En conséquence, Monsieur [F] [J] sera déclaré responsable des dégradations ainsi décrites.
Il convient de rappeler que l’indemnisation du bailleur n’est pas subordonnée à l’exécution des réparations locatives. Aussi, les grilles forfaitaires et de vétusté proposées par la SA CLAIRSIENNE seront prises en compte tenu de l’état de l’appartement au moment de l’entrée dans les lieux des locataires et de la durée d’occupation des lieux, soit 4 ans, pour un montant total de 1.966,62 €.
La comparaison de l’état des lieux d’entrée du 1er mai 2018 et le procès-verbal de constat de commissaire de justice établi à la reprise des lieux en date du 3 août 2022 montre que 4 clés ont été remises aux locataires. Or, au départ de Monsieur [F] [J], aucune clé n’a été restituée. Cette perte lui est imputable et la grille forfaitaire établie par la SA CLAIRSIENNE sera retenue pour un montant total de 112 €.
Les réparations locatives imputables à Monsieur [F] [J] seront donc évaluées à la somme totale de 2.078,62 €, de laquelle doit être déduit le dépôt de garantie d’un montant de 314,46 €.
Par conséquent, Monsieur [F] [J] sera condamné à payer à la SA CLAIRSIENNE la somme de 1.764,16 €, laquelle produira intérêts au taux légal à compter du présent jugement, en application des dispositions de l’article 1231-7 du code civil.
Sur les demandes accessoires :
Monsieur [F] [J], partie perdante, sera condamné aux dépens.

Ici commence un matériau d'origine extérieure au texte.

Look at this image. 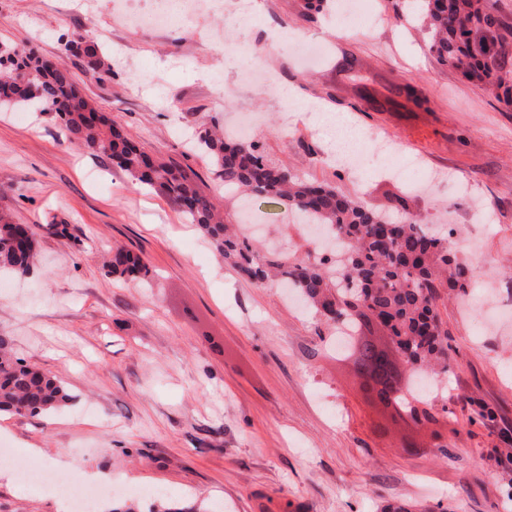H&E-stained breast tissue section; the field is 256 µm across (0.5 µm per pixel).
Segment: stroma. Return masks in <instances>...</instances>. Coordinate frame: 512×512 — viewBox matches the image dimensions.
I'll return each mask as SVG.
<instances>
[{
    "label": "stroma",
    "instance_id": "stroma-1",
    "mask_svg": "<svg viewBox=\"0 0 512 512\" xmlns=\"http://www.w3.org/2000/svg\"><path fill=\"white\" fill-rule=\"evenodd\" d=\"M205 4L193 27L122 26L110 0H0V43L69 66L85 94L151 154L196 173L229 221L262 226V242L289 261L319 247L287 205L225 197L209 161L187 140L217 118L234 130L258 115L252 136L265 159L300 178L336 186L392 221L443 224L469 269L495 288L478 307L441 295L451 370L435 419L414 429L359 390L352 359L332 331L287 289L259 286L218 259L180 208L101 157L68 147L51 114L0 106V210L36 226L66 218L72 236L38 235L39 263L0 288V334L24 362L62 378L76 401L44 417L0 415V448L53 469L60 482L111 473L120 489L163 490L171 506L221 500L224 512H512L498 465L512 448V109L439 65L417 0H368L373 27L338 20L336 0H265L240 21L231 4ZM280 26L324 48L299 69L277 50ZM80 33L112 57V73L86 77L63 49ZM259 62L295 92L285 106L247 70ZM346 114L384 141L360 175L342 167L312 104ZM411 157L441 177L417 193L390 165ZM405 197L407 209L389 199ZM121 245L149 281L101 271ZM497 411L491 426L478 405ZM0 512H63L49 493L22 491L0 467Z\"/></svg>",
    "mask_w": 512,
    "mask_h": 512
}]
</instances>
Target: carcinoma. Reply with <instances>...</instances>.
Wrapping results in <instances>:
<instances>
[{"label": "carcinoma", "instance_id": "carcinoma-1", "mask_svg": "<svg viewBox=\"0 0 512 512\" xmlns=\"http://www.w3.org/2000/svg\"><path fill=\"white\" fill-rule=\"evenodd\" d=\"M423 23L437 62L460 71L489 90L498 103L512 107V20L488 0H422ZM66 51L85 58L84 73L100 81L112 64L82 35L72 34ZM12 90L15 105L28 103L53 114L65 142L104 157L137 186L149 187L182 208L189 221L211 241L217 254L252 282L265 285L275 277L292 283L315 313L328 322L364 332L370 321L385 329L404 350L408 379L416 371L448 359L447 332L441 329L438 290L465 291L466 267L448 248V240L415 221L394 222L330 184L298 179L265 160L257 143L224 136L216 125L201 124L193 148L205 155L214 180L229 194L276 199L343 237L346 250L332 265L323 260L288 263L254 250L246 229L226 224L223 208L201 193L181 167L154 156L123 127L99 111L76 84L71 71L41 65V57L17 45L0 46V87ZM44 230L72 238L70 224L56 217ZM34 228L23 231L8 213H0V273L14 277L32 272L39 260ZM105 275L116 280L146 279L150 269L123 246L110 250ZM377 344L361 342L353 354L356 368L390 386L391 398L409 404L396 376L379 374ZM76 400L66 383L25 364L12 340L0 336V414L47 416Z\"/></svg>", "mask_w": 512, "mask_h": 512}]
</instances>
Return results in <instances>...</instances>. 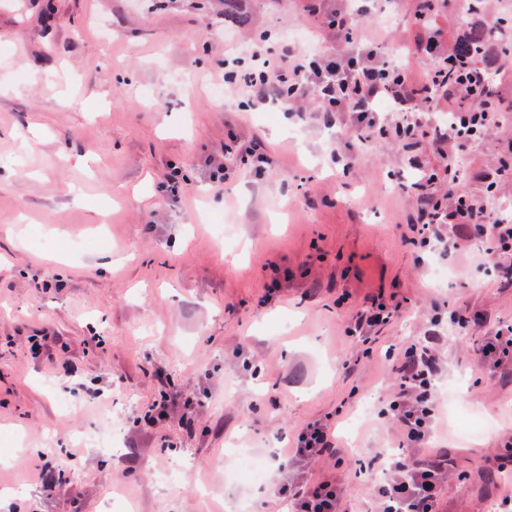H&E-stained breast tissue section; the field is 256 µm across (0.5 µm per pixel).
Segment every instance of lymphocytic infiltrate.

Il n’apparaît pas inéquitable en l’espèce de laisser à la SA CLAIRSIENNE la charge de ses propres frais irrépétibles.
PAR CES MOTIFS,
La vice-présidente chargée des contentieux de la protection , statuant publiquement, par jugement rendu par défaut, en dernier ressort et par mise à disposition au greffe,
CONDAMNE Monsieur [F] [J] à payer à la SA CLAIRSIENNE la somme de 1.764,16 € au titre des réparations locatives, après déduction du dépôt de garantie d’un montant de 314,46 €, laquelle produira intérêts au taux légal à compter du présent jugement ;
DEBOUTE la SA CLAIRSIENNE du surplus de ses demandes ;
DIT n’y avoir lieu à indemnités sur le fondement des dispositions de l’article 700 du code de procédure civile ;
CONDAMNE Monsieur [F] [J] aux dépens.
Ainsi jugé et mis à disposition, les jour, mois et an susdits.